For the data below, give the number of lines in which "pink" occurs. Include nothing besides that number.

[Data excerpts]
-- Opening Marker --
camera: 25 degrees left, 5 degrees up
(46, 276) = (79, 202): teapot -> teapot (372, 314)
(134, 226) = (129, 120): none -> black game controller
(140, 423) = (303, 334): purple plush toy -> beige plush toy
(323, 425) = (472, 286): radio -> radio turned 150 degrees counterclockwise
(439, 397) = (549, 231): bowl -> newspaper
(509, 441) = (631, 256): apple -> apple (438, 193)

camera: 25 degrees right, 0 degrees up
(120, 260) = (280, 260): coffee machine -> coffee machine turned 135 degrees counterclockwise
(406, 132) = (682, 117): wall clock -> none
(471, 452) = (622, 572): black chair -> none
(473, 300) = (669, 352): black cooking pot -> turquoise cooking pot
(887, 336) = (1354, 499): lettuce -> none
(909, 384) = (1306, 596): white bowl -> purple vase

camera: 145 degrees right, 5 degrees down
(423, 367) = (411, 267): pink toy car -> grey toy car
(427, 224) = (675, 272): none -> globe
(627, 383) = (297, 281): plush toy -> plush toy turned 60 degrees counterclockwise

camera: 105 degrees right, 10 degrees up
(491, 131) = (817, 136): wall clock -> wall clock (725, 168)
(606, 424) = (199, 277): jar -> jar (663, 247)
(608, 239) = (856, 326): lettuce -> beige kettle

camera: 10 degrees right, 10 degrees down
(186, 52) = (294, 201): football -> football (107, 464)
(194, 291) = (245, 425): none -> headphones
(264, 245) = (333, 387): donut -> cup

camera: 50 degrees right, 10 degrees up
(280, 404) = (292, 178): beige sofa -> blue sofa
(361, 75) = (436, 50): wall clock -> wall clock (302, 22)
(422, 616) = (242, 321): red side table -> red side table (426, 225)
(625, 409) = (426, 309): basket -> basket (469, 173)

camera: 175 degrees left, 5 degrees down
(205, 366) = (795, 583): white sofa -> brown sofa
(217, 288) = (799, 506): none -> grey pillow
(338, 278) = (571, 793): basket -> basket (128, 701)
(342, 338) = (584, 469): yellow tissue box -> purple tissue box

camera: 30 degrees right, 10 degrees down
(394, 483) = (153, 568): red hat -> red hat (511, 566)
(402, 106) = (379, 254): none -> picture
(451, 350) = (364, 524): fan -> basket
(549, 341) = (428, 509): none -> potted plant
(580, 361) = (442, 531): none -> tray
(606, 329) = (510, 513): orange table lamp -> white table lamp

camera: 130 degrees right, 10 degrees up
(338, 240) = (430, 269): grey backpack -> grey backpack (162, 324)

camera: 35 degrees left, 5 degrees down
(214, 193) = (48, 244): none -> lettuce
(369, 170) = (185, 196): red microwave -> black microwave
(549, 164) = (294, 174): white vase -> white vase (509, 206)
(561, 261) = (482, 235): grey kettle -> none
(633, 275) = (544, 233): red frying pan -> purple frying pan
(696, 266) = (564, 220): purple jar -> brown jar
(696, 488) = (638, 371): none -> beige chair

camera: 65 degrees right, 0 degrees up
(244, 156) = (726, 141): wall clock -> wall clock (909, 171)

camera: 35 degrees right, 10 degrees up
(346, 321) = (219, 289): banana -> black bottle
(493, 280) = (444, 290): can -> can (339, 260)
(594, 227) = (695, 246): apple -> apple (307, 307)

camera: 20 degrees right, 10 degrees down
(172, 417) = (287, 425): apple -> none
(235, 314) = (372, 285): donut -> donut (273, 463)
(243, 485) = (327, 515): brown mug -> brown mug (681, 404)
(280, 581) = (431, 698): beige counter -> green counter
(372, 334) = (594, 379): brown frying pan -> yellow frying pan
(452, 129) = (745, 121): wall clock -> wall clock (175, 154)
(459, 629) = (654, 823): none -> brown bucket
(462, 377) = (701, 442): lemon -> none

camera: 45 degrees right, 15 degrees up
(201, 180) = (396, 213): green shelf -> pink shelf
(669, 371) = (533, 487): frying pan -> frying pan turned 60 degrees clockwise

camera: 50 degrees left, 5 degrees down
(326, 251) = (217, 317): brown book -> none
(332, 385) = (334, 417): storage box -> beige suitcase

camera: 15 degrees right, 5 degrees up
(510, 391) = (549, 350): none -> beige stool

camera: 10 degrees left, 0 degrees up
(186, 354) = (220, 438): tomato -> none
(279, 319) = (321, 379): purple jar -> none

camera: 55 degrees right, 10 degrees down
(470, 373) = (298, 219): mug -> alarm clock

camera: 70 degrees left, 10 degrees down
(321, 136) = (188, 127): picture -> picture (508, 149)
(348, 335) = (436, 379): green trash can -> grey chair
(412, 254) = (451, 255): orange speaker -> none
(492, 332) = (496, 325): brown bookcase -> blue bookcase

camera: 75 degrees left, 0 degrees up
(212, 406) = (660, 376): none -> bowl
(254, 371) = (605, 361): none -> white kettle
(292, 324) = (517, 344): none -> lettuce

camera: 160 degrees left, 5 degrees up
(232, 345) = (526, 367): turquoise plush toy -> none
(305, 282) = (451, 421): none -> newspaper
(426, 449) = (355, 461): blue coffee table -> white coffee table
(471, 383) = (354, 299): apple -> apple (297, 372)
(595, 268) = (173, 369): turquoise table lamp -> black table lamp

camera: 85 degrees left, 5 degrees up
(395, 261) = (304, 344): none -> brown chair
-- Closing Marker --
## Exercise answer
2